En pretendida sintonía con una afirmación pronunciada por un gran maestro del terror –portador de un corazón similar al de un niño pequeño y conservado metafóricamente en un frasco de vidrio sobre su escritorio– como Stephen King, podemos afirmar sin miedo a equivocarnos y atendiendo al tono y a la forma de todos esos estrenos en cartelera que vaticinan un Halloween intenso que los monstruos son reales y los fantasmas también porque «viven dentro de nosotros y a veces incluso ganan».
Las cosas que siguen dando miedo llamando a la aparición del temor, invocando los peores pensamientos y propiciando las sensaciones más extremas, siguen siendo las que nacen de uno mismo, las que habitan en un interior que imaginamos dormido en un lugar seguro al que solo somos capaces de asomarnos si es a través del parapeto ficcionado de una pantalla. Por eso la premisa argumental de la segunda entrega de la popular «Smile» reconecta de nuevo con la exploración de los traumas ofreciendo una interesante y entretenida mitología propia de sustos y maldiciones canalizados a través de un rostro que sonríe para esconder la oscuridad densa de esa gestualidad positiva que anticipa la muerte.
El cineasta norteamericano Parker Finn vuelve a encargarse de la dirección de la cinta, como ya hiciera con la primera, proponiendo una pirotecnia visual más inflada que en la anterior pero abrazando los parámetros heredados de aquella en cuanto a pautas de contagio de la maldición que arrastra la protagonista: una afamada cantante que prepara una ambiciosa gira y que apenas un año después de sufrir un trágico accidente de coche ocasionado por sus problemas con las drogas y el alcohol, acaba siendo víctima de la introducción de un ente malvado en su mente que la induce de manera directa al abismo.

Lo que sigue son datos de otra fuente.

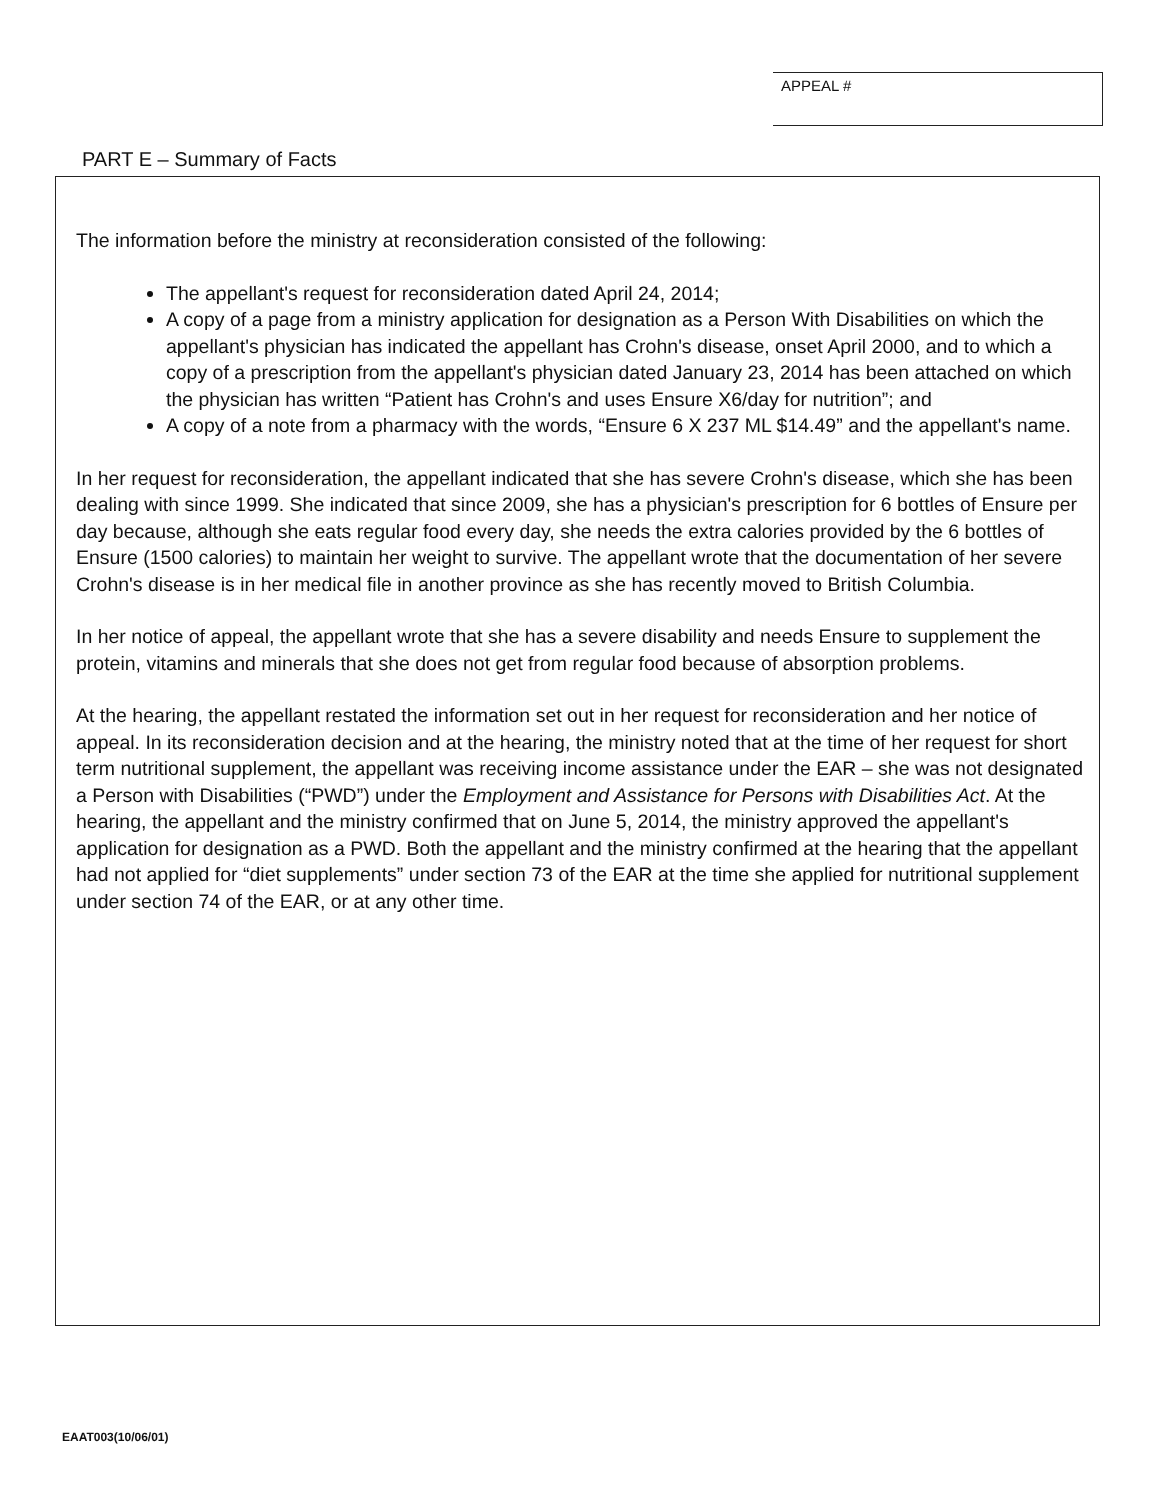APPEAL #
PART E – Summary of Facts
The information before the ministry at reconsideration consisted of the following:
The appellant's request for reconsideration dated April 24, 2014;
A copy of a page from a ministry application for designation as a Person With Disabilities on which the appellant's physician has indicated the appellant has Crohn's disease, onset April 2000, and to which a copy of a prescription from the appellant's physician dated January 23, 2014 has been attached on which the physician has written “Patient has Crohn's and uses Ensure X6/day for nutrition”; and
A copy of a note from a pharmacy with the words, “Ensure 6 X 237 ML $14.49” and the appellant's name.
In her request for reconsideration, the appellant indicated that she has severe Crohn's disease, which she has been dealing with since 1999. She indicated that since 2009, she has a physician's prescription for 6 bottles of Ensure per day because, although she eats regular food every day, she needs the extra calories provided by the 6 bottles of Ensure (1500 calories) to maintain her weight to survive. The appellant wrote that the documentation of her severe Crohn's disease is in her medical file in another province as she has recently moved to British Columbia.
In her notice of appeal, the appellant wrote that she has a severe disability and needs Ensure to supplement the protein, vitamins and minerals that she does not get from regular food because of absorption problems.
At the hearing, the appellant restated the information set out in her request for reconsideration and her notice of appeal. In its reconsideration decision and at the hearing, the ministry noted that at the time of her request for short term nutritional supplement, the appellant was receiving income assistance under the EAR – she was not designated a Person with Disabilities (“PWD”) under the Employment and Assistance for Persons with Disabilities Act. At the hearing, the appellant and the ministry confirmed that on June 5, 2014, the ministry approved the appellant's application for designation as a PWD. Both the appellant and the ministry confirmed at the hearing that the appellant had not applied for “diet supplements” under section 73 of the EAR at the time she applied for nutritional supplement under section 74 of the EAR, or at any other time.
EAAT003(10/06/01)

La pérdida de control ante su propia vida y la oleada de caos y muerte desatadas como consecuencia de la posesión invitan al estremecimiento de los cuerpos y a un desasosiego constante que entronca con la adrenalínica tensión ambiental de otro de los títulos que van a colonizar las próximas semanas de calabazas y apariciones: «Terrifier 3». La película de Damien Leone, que se estrena el 31 de octubre, promete provocativos efectos y sugerentes tramas propias del paradigmático slasher, especialmente si tenemos en cuenta que ya ha habido diferentes grupos de asociaciones cristianas que se han congregado frente a salas de cine donde se proyecta para protestar por el «Santa satánico» que representa el estereotípico personaje de Art the Clown –un payaso demoníaco asesino que solo aparece en las noches de Halloween–, que invade la escena en los primeros minutos de metraje.
Siguiendo con la línea de las representaciones sacrílegas y las apariciones luciferinas está «Libera Nos: el combate de los exorcistas», el primer y único largometraje documental aprobado por la Asociación Internacional de Exorcistas (entidad bastante peculiar cuya surrealista estructura que existe gracias a los seis sacerdotes que la fundaron en 1993), dirigido por Giovanni Ziberna y Valeria Baldan y cuya fecha de estreno está prevista para el 25 de octubre. Revistiendo su potencial target a un público generalista exento de creencias religiosas o practicante habitual de cualquiera de ellas, el documental incluye entrevistas a exorcistas, a peritos psiquiatras y ofrece información real y en apariencia, objetiva, sobre "las tácticas del Diablo" y "el modo de hacerles frente".
Por otro lado, aparcando la posesión descontrolada de las sotanas, dos títulos finales ocupan la traca de lanzamientos terroríficos: «Nunca te sueltes», de Alexandre Aja (conocido por «Las colinas tienen ojos»), y «El llanto», debut cinematográfico con el que Pedro Martín-Calero consiguió hacerse con la Concha de Plata a mejor dirección en la última edición del Festival de San Sebastián y que aterriza el 25 de octubre. Mientras la primera nos sumerge en el enclave natural de una cabaña en el bosque donde viven una angustiada madre y sus dos hijos bajo el influjo de un espíritu maligno, la segunda, protagonizada por Ester Expósito, que interpreta a una joven adoptada que vive un acontecimiento traumático y cuya angustia por la existencia de una aparición violenta dialoga en los márgenes temporales de hace veinte años con otra sucedida en la Argentina de los noventa por mujeres portadoras de sus mismos miedos, subraya la herencia de dolores femeninos traspasada de madres a hijas. Contraviniendo a King y rescatando la máxima que mencionábamos al comienzo, intentemos permitir que no ganen.